Salamander Dream (ISBN 0-9721794-9-6) is an original graphic novel by Hope Larson, her first, released by AdHouse Books in 2005. The story about a young girl and a magical salamander was inspired by Larson's youth playing in nature, and it was originally released as a webcomic.

==Synopsis==
The book covers the relationship between Hailey, a young girl, and Salamander, a magical forest-dwelling being. The character Hailey lives on the edge of a small city, frequently walking with her magical friend through the forest next to her house, listening to his stories. As Hailey grows older, her interests slowly shifts away and she eventually ceases to visit the woods. Years later, Hailey visits the woods one last time and meets Salamander again. The girl shares a story with him, before bidding farewell and moving away.

==Development==
Larson spent a lot of time playing around a creek as a child, imagining a "king of the salamanders" living in an underground palace with quartz walls. The original working title of Salamander Dream was "Salamander King", and Larson paid close attention to detail in how she presented nature in the comic, spotlighting specific species of plants, insects, and birds that she had encountered throughout her life.

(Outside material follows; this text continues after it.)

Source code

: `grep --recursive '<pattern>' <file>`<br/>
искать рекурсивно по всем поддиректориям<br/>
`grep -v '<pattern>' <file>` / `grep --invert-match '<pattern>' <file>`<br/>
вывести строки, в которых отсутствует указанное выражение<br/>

Larson came into contact with Kean Soo in 2004 after she moved to Toronto. Soo was just planning to create Jellaby, and the two realized that their two story concepts were very similar. Larson and Soo launched the website Secret Friend Society at the start of 2005, with the goal of attracting attention from publishers. Here, Soo began posting Jellaby and Larson began posting Salamander Dream as webcomics, though Larson got contacted by Chris Pitzer of AdHouse Books quickly. Salamander Dream was published in print by AdHouse Books on September 14, 2005, as Larson's first full-length graphic novel.

==Reception==
Jonathan H. Liu of Wired recommended the book, in particular for children at elementary age up through the American middle grades.

Salamander Dream was named as one of the best webcomics of 2005 by both Publishers Weekly and The Webcomics Examiner. The latter praised Salamander Dream in particular for how it "captures the energy and loneliness of growing up ... while presenting a hopeful picture of a grown-up world as full of magic as any child's imagination," all with minimal usage of dialog.